**Work task:** Write the listing out again word for word, leaving each picture behind.
|---|
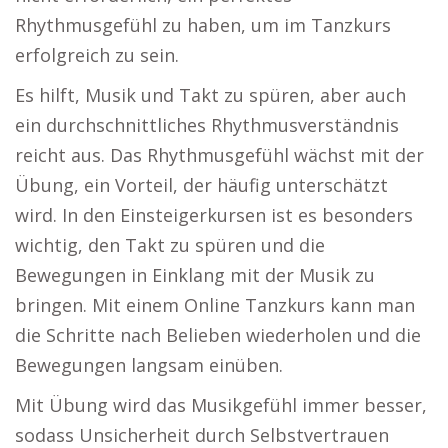
Rhythmusgefühl zu haben, um im Tanzkurs
erfolgreich zu sein.
Es hilft, Musik und Takt zu spüren, aber auch
ein durchschnittliches Rhythmusverständnis
reicht aus. Das Rhythmusgefühl wächst mit der
Übung, ein Vorteil, der häufig unterschätzt
wird. In den Einsteigerkursen ist es besonders
wichtig, den Takt zu spüren und die
Bewegungen in Einklang mit der Musik zu
bringen. Mit einem Online Tanzkurs kann man
die Schritte nach Belieben wiederholen und die
Bewegungen langsam einüben.
Mit Übung wird das Musikgefühl immer besser,
sodass Unsicherheit durch Selbstvertrauen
|---|
**Output of the task:**
Rhythmusgefühl zu haben, um im Tanzkurs
erfolgreich zu sein.
Es hilft, Musik und Takt zu spüren, aber auch
ein durchschnittliches Rhythmusverständnis
reicht aus. Das Rhythmusgefühl wächst mit der
Übung, ein Vorteil, der häufig unterschätzt
wird. In den Einsteigerkursen ist es besonders
wichtig, den Takt zu spüren und die
Bewegungen in Einklang mit der Musik zu
bringen. Mit einem Online Tanzkurs kann man
die Schritte nach Belieben wiederholen und die
Bewegungen langsam einüben.
Mit Übung wird das Musikgefühl immer besser,
sodass Unsicherheit durch Selbstvertrauen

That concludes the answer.